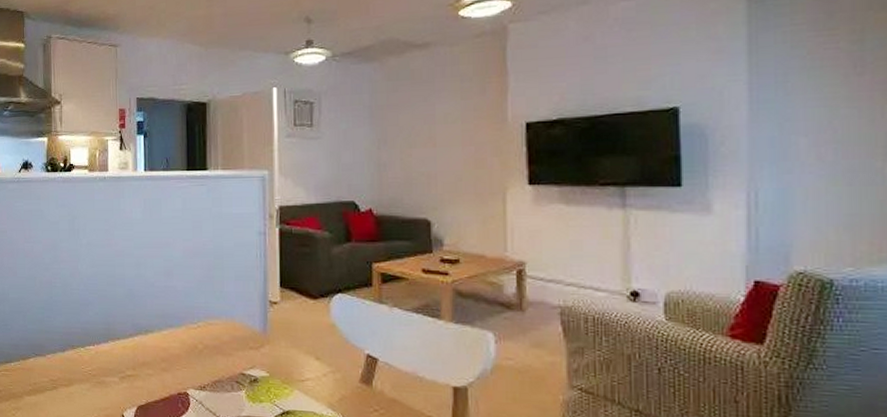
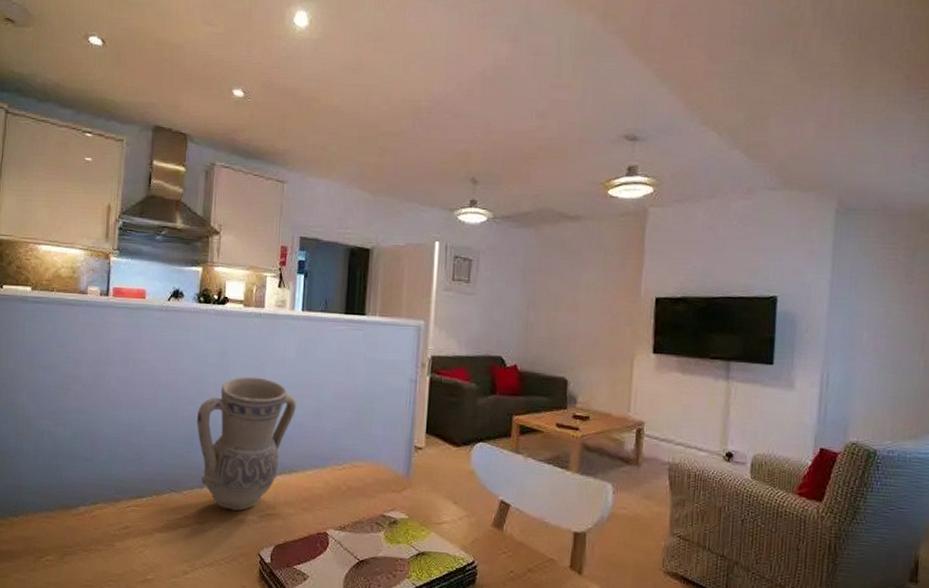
vase: none [53,240,147,373] -> present [196,377,296,511]

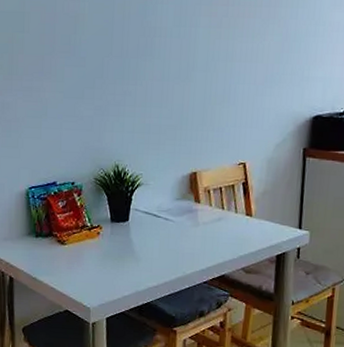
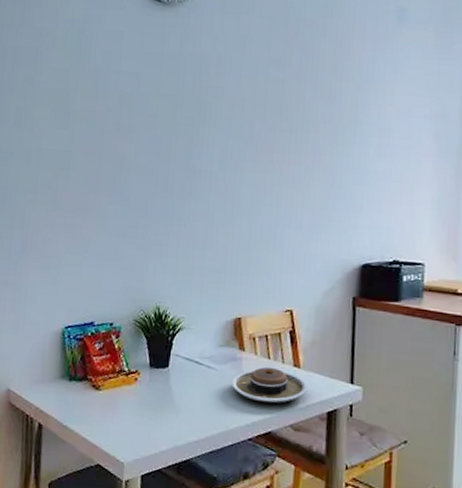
plate: none [188,217,259,250] -> present [232,367,307,403]

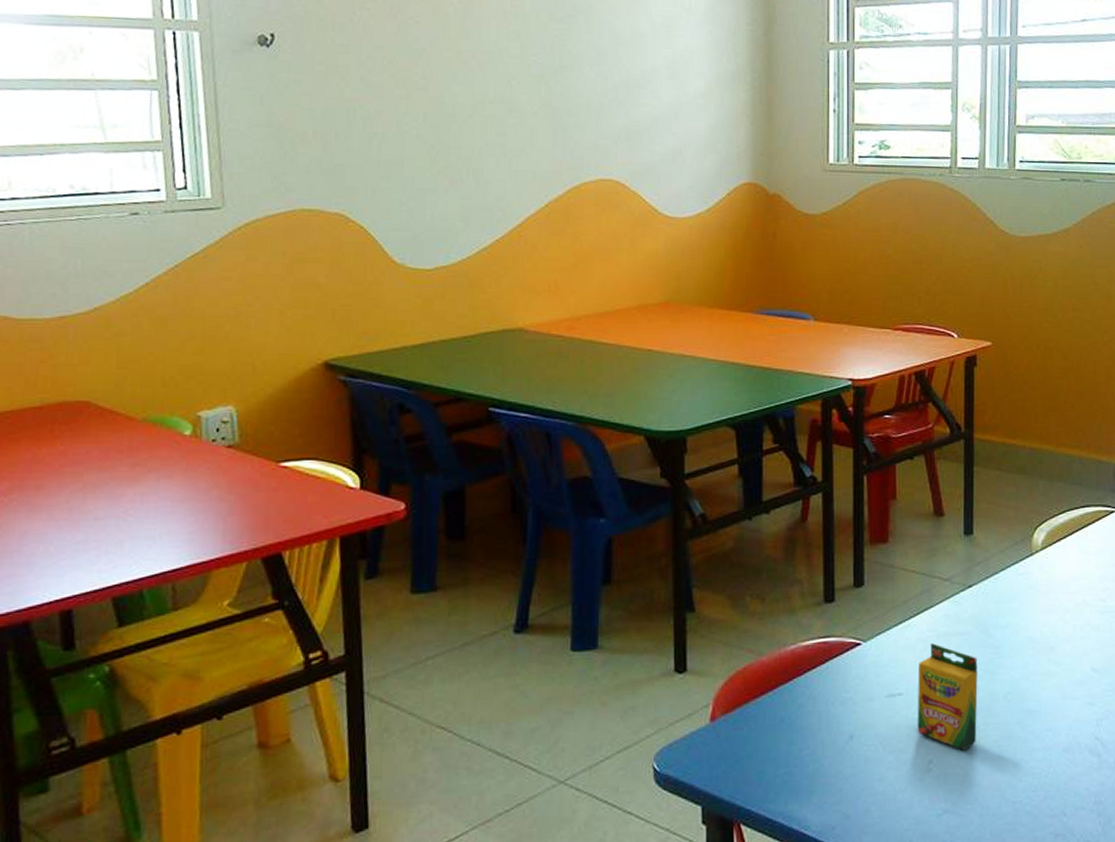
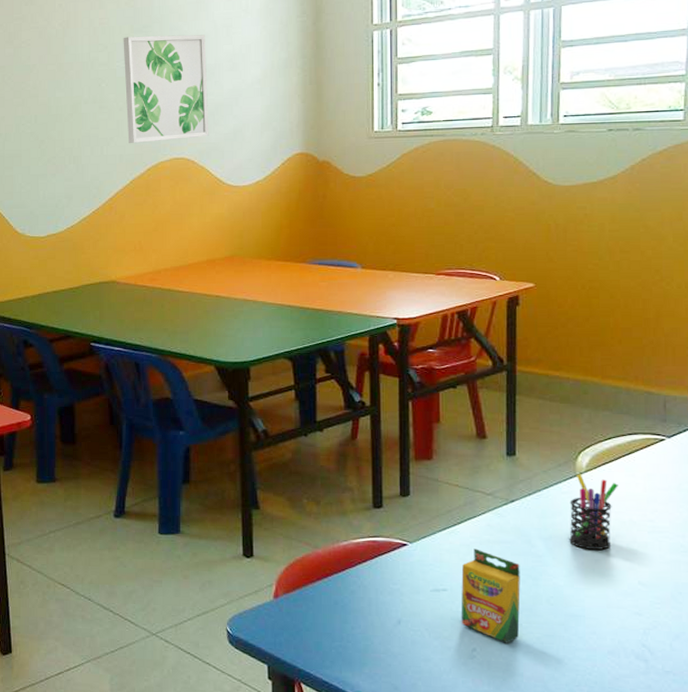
wall art: none [540,26,643,158] -> present [123,34,209,143]
pen holder: none [1025,552,1072,636] -> present [569,474,618,550]

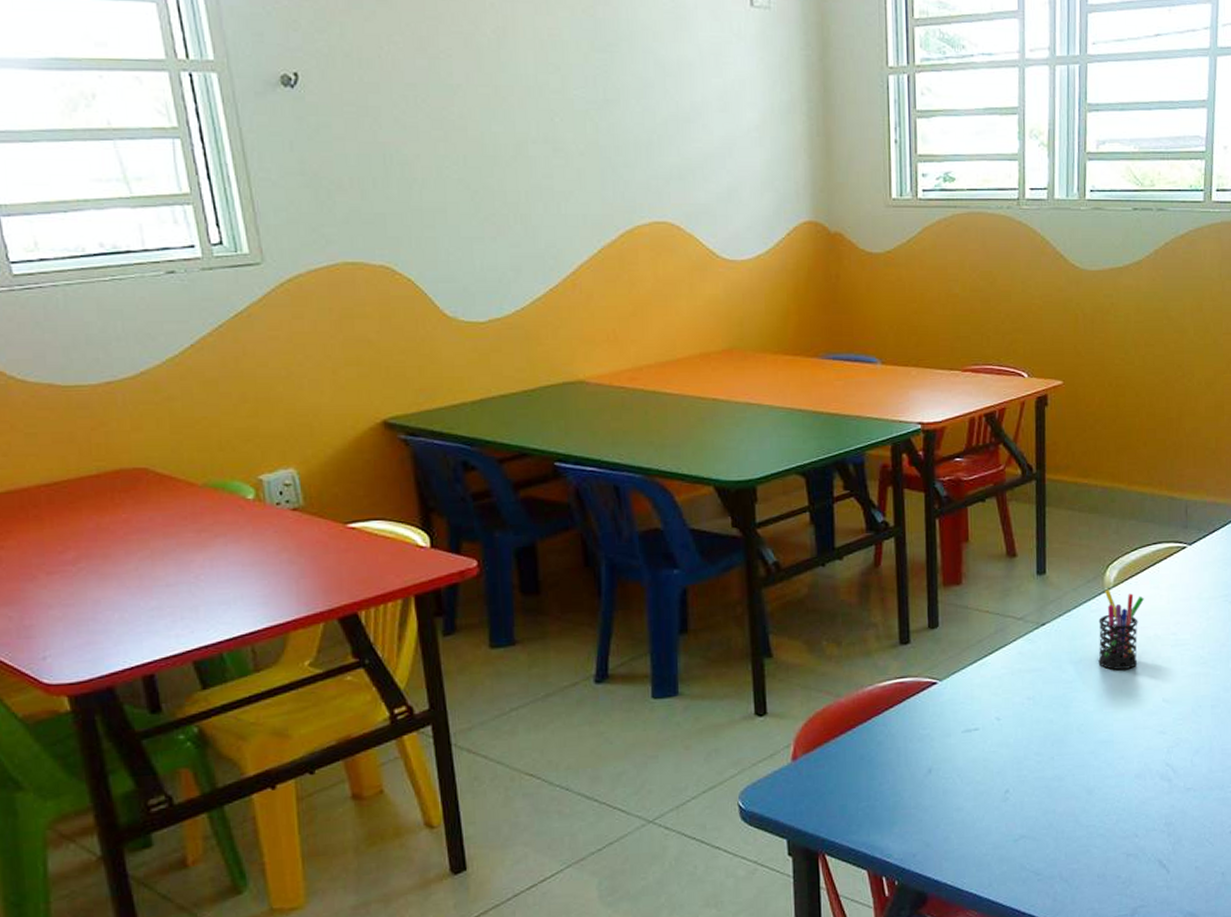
wall art: present [123,34,209,143] -> none [581,56,697,200]
crayon box: present [461,548,521,644] -> none [993,680,1052,780]

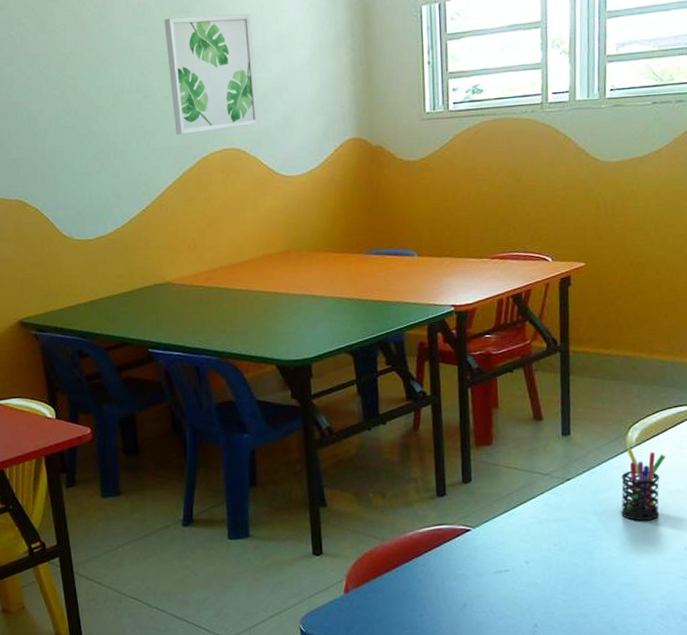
wall art: none [581,56,697,200] -> present [164,14,259,135]

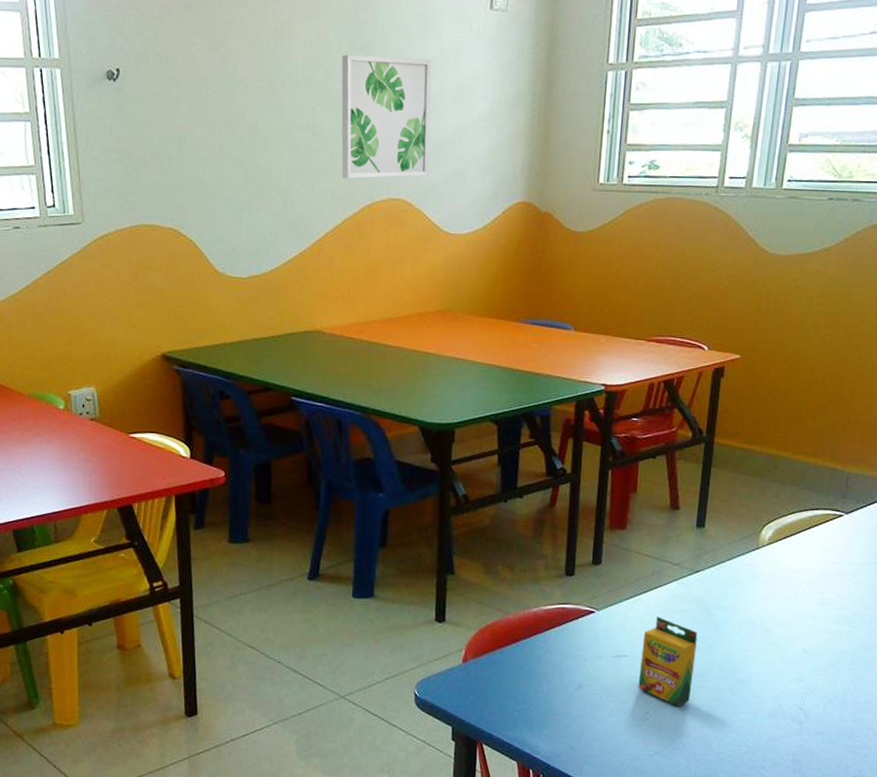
crayon box: none [522,528,577,617] -> present [638,617,698,707]
pen holder: present [621,448,665,520] -> none [745,546,796,620]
☆ ☆ ☆ ☆ ☆ ☆ ☆
**What you will do:** Write out the listing above exactly, images omitted.

**Exercise answer:**
vase: none [53,240,147,373] -> present [196,377,296,511]

plate: none [188,217,259,250] -> present [232,367,307,403]

wall art: none [540,26,643,158] -> present [123,34,209,143]
pen holder: none [1025,552,1072,636] -> present [569,474,618,550]

wall art: present [123,34,209,143] -> none [581,56,697,200]
crayon box: present [461,548,521,644] -> none [993,680,1052,780]

wall art: none [581,56,697,200] -> present [164,14,259,135]

crayon box: none [522,528,577,617] -> present [638,617,698,707]
pen holder: present [621,448,665,520] -> none [745,546,796,620]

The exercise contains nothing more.